Nick Clegg is pushing for more taxation targeting Britain's millionaires as he seeks to re-establish his authority over his bruised and battered Liberal Democrat party.
The Lib Dems are meeting under grey clouds in Brighton this week for their autumn conference – an apt picture given its torrid performance in recent polling.
An Observer/Opinium poll even put the Liberal Democrats in fourth place with eight per cent, behind Ukip on ten per cent. Clegg himself faces appalling numbers, fuelling speculation about his own future in charge of the party going into the 2015 general elections. A poll by the grassroots Lib Dem Voice website has put him on a net rating of minus two, the first time he has fallen into negative territory.
"Of course the polls are bad, but... if people who don't agree [with Liberal Democrat policies] are keen to engage in quite a civil way," Clegg told BBC1's The Andrew Marr Show.
"The idea that there's this constant remorseless abuse isn't the way I experience it."
He has responded to the growing pressure by apologising for breaking the party's pledge not to raise tuition fees under any circumstances – prompting a mixture of mockery and admiration online – and using the Brighton conference to push for fairer taxes in negotiations with the Conservatives.
Clegg also announced the Treasury is working on a 'pension for property' scheme in which parents can help their children get on the property ladder by using their pension pots as a guarantee.
With the double-dip recession having ended any hopes of the current austerity drive being over by 2015, further "belt-tightening" is now inevitable. Clegg hopes to secure support by forcing Tory ministers to impose some taxes on the wealthiest, rather than simply targeting the welfare budget in order to make savings.
"This is a huge undertaking for us as a country. I start from the simple principle that we should start from the top and work down... when you try to make the numbers work," he said this morning.
"I will not accept a new wave of fiscal retrenchment without asking people at the top to make an additional contribution.
"I don't think you can ask people on middle and low incomes... to bear the brunt of this adjustment."
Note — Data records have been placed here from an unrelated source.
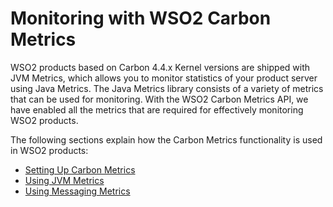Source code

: # Monitoring with WSO2 Carbon Metrics

WSO2 products based on Carbon 4.4.x Kernel versions are shipped with JVM
Metrics, which allows you to monitor statistics of your product server
using Java Metrics. The Java Metrics library consists of a variety of
metrics that can be used for monitoring. With the WSO2 Carbon Metrics
API, we have enabled all the metrics that are required for effectively
monitoring WSO2 products.

The following sections explain how the Carbon Metrics functionality is
used in WSO2 products:

-   [Setting Up Carbon Metrics](../../administer/setting-up-carbon-metrics)
-   [Using JVM Metrics](../../administer/using-asymmetric-encryption)
-   [Using Messaging Metrics](../../administer/using-messaging-metrics)

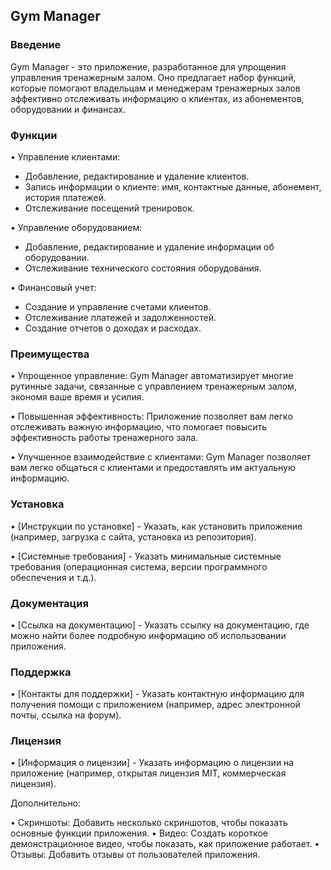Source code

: ## Gym Manager

### Введение

Gym Manager - это приложение, разработанное для упрощения управления тренажерным залом. Оно предлагает набор функций, которые помогают владельцам и менеджерам тренажерных залов эффективно отслеживать информацию о клиентах, из абонементов, оборудовании и финансах.

### Функции

• Управление клиентами:
  * Добавление, редактирование и удаление клиентов.
  * Запись информации о клиенте: имя, контактные данные, абонемент, история платежей.
  * Отслеживание посещений тренировок.

• Управление оборудованием:
  * Добавление, редактирование и удаление информации об оборудовании.
  * Отслеживание технического состояния оборудования.
    
• Финансовый учет:
  * Создание и управление счетами клиентов.
  * Отслеживание платежей и задолженностей.
  * Создание отчетов о доходах и расходах.

### Преимущества

• Упрощенное управление: 
    Gym Manager автоматизирует многие рутинные задачи, связанные с управлением тренажерным залом, экономя ваше время и усилия.

• Повышенная эффективность: 
    Приложение позволяет вам легко отслеживать важную информацию, что помогает повысить эффективность работы тренажерного зала.

• Улучшенное взаимодействие с клиентами: 
    Gym Manager позволяет вам легко общаться с клиентами и предоставлять им актуальную информацию.

### Установка

• [Инструкции по установке] - Указать, как установить приложение (например, загрузка с сайта, установка из репозитория).

• [Системные требования] - Указать минимальные системные требования (операционная система, версии программного обеспечения и т.д.).

### Документация

• [Ссылка на документацию] - Указать ссылку на документацию, где можно найти более подробную информацию об использовании приложения.

### Поддержка

• [Контакты для поддержки] - Указать контактную информацию для получения помощи с приложением (например, адрес электронной почты, ссылка на форум).


### Лицензия

• [Информация о лицензии] - Указать информацию о лицензии на приложение (например, открытая лицензия MIT, коммерческая лицензия).


Дополнительно:

• Скриншоты: Добавить несколько скриншотов, чтобы показать основные функции приложения.
• Видео: Создать короткое демонстрационное видео, чтобы показать, как приложение работает.
• Отзывы: Добавить отзывы от пользователей приложения.







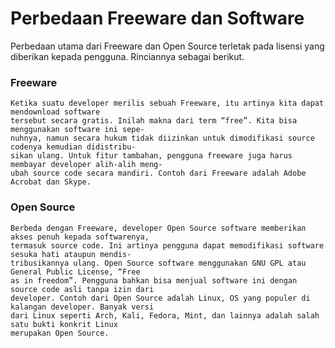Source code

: # Perbedaan Freeware dan Software

Perbedaan utama dari Freeware dan Open Source terletak pada lisensi yang diberikan kepada pengguna. 
Rinciannya sebagai berikut.

### Freeware

    Ketika suatu developer merilis sebuah Freeware, itu artinya kita dapat mendownload software 
    tersebut secara gratis. Inilah makna dari term “free”. Kita bisa menggunakan software ini sepe-
    nuhnya, namun secara hukum tidak diizinkan untuk dimodifikasi source codenya kemudian didistribu-
    sikan ulang. Untuk fitur tambahan, pengguna freeware juga harus membayar developer alih-alih meng-
    ubah source code secara mandiri. Contoh dari Freeware adalah Adobe Acrobat dan Skype.
    
### Open Source
    
    Berbeda dengan Freeware, developer Open Source software memberikan akses penuh kepada softwarenya, 
    termasuk source code. Ini artinya pengguna dapat memodifikasi software sesuka hati ataupun mendis-
    tribusikannya ulang. Open Source software menggunakan GNU GPL atau General Public License, “Free 
    as in freedom”. Pengguna bahkan bisa menjual software ini dengan source code asli tanpa izin dari 
    developer. Contoh dari Open Source adalah Linux, OS yang populer di kalangan developer. Banyak versi 
    dari Linux seperti Arch, Kali, Fedora, Mint, dan lainnya adalah salah satu bukti konkrit Linux 
    merupakan Open Source.
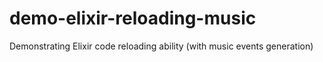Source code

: # demo-elixir-reloading-music
Demonstrating Elixir code reloading ability (with music events generation)
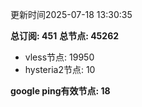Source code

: 更新时间2025-07-18 13:30:35

**总订阅: 451**
**总节点: 45262**
- vless节点: 19950
- hysteria2节点: 10

**google ping有效节点: 18**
The coalition will have to make spending plans for the 2015/16 financial year, going beyond the 2015 general election. After that the Lib Dems will not be bound to Tory proposals for the remainder of the next parliament.
Initial moves against around 500,000 people with assets or personal wealth worth over £1 million would focus on extra scrutiny to avoid the Treasury losing money through tax-dodging, the Mail on Sunday newspaper reported.
HM Revenue and Customs' affluence unit is being reinforced and its remit is being expanded from those with net wealth of over £2.5 million to any millionaire.
The Lib Dems are also set to press ahead with their calls for the introduction of a mansion tax on properties worth over £2 million. Conservative ministers oppose the measures, setting up the prospect of a major clash within the Cabinet.
"We are proving that coalition works. But we need discipline," the deputy prime minister told party delegates at a rally on Saturday night.
"Yes, we must show people that we are different from our coalition partners. But if all people see is squabbling then they will think coalition is a messy, incoherent thing."
Energy and climate change secretary Ed Davey led attacks against the Conservatives at the start of the Brighton conference, telling the Observer newspaper "tea-party Tories" were threatening his environmental agenda. His comments are thought to be particularly directed against the Treasury.
"Conservative critics are getting in the way of growth for our economy, and green growth," he told Sky News' Murnaghan programme.
"George Osborne the chancellor needs to make sure our economy is growing. He knows when you look at all the building work the government is trying to push, energy is about half of that planned infrastructure investment.
"I'm absolutely sure the chancellor wants growth and I think he recognises energy infrastructure investment is really critical to doing that."
Tensions with the Tories are an essential part of the Lib Dems 'differentiation' bid to distinguish themselves from David Cameron and his colleagues.
"Yes, there are anxieties, yes there are concerns about the damage done to our standing in the polls because of what we've done in coalition government," Clegg added this morning.
"But there is extraordinary resilience and unity."
He made clear that, despite the bleak outlook in the polls, he was not prepared to consider resigning before 2015. "The idea that when you're halfway up a mountain you suddenly bail out," he began, before insisting: "I'm not going to flinch."
YouGov's research for the Sunday Times newspaper put the Liberal Democrat vote share at just nine per cent, with Labour on 41% and the Conservatives on 34%.
Clegg's rating among the general public is now minus 63% - one point worse than former Labour prime minister Gordon Brown's low point of 62% in June 2008.